Recalls are generally undertaken due to policy issues, not partisanship. These policy issues are usually hyperlocal, with hiring and firing city officials and development plans among the headlines.
But some recalls do reflect national trends. In 2020-2022, recalls over Covid-related issues, especially school shutdowns, were one of the main drivers of recall attempts.
The most prominent recalls this year fit that bill. They were the ones in the overlapping California jurisdictions in Alameda County, where the county District Attorney Pamela Price and Oakland Mayor Sheng Thao were both kicked out on Election Day. These two were the largest local recalls by jurisdiction population since 2011.
The recalls were focused on criminal justice issues, with Price being tagged with being too lax on sentencing. Price is just the latest progressive prosecutor to be ousted from her position. She joined former San Francisco District Attorney Chesa Boudin, who lost a recall in 2022, as targets for voters who are looking for a more traditional prosecutor.
While those were the most noteworthy recalls, one subject that received an enormous amount of attention on the national stage also seemed to push forward in recalls: transgender and sexual identity issues, especially in school board races.

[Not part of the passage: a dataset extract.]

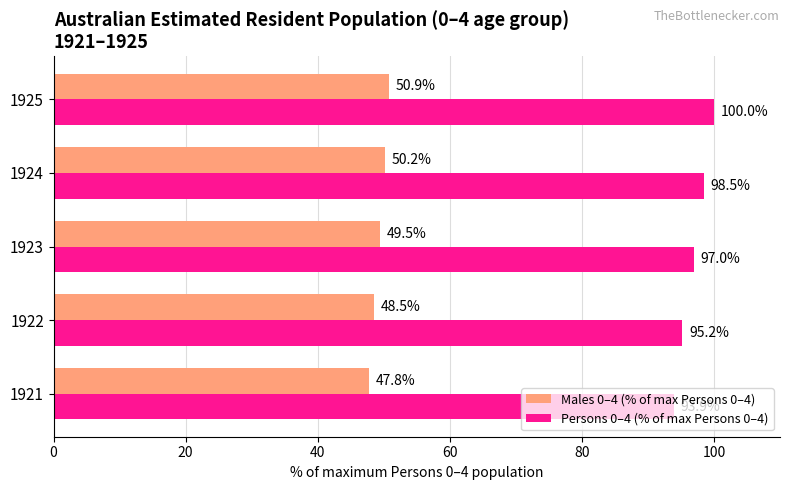

List the series in order of their overall mean, lowest first.

Males 0–4 (% of max Persons 0–4), Persons 0–4 (% of max Persons 0–4)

A mayor in Calexico, Calif., became the first transgender official to be ousted by a recall, and the subject of gender was at least a part of the battle. The big fight though was at the school board level, where the questions that initiated the recalls ranged from what school curriculum to use to whether pride flags could be flown.
Voters were quite successful at removing officials who took conservative stands — mainly in California, but also in places such as Oklahoma, where a council member, who was removed for allegations of white supremacist connections, tried to make that a focal point of his campaign. But that is not the end of the story, as one of the California recalls shows.
A school board in Temecula, in southern California, saw recalls launched after board members took several controversial votes on LGBTQ issues. Those included rejecting the state’s social studies curriculum due to mentioning Harvey Milk, banning any flag from being flown — seemingly in order to stop the flying of the Pride flag — and requiring school officials to notify parents about transgender students.
Temecula school board President Joseph Komrosky was tossed out in a close June recall (losing by fewer than 200 votes). However, five months later on Election Day, Komrosky roared back to win the seat by 200 votes. As we’ve seen with other recalls over the years, even an ouster was not enough to end the fight.
Much as we should not expect any rest on the national level, local officials will also spend 2025 concerned about recalls. Just one week into the new year, two officials in Brookville, Ohio, will face the voters trying to survive a recall vote.
Joshua Spivak is a senior research fellow at Berkeley Law’s California Constitution Center and a senior fellow at the Hugh L. Carey Institute for Government Reform at Wagner College. He is the author of Recall Elections: From Alexander Hamilton to Gavin Newsom.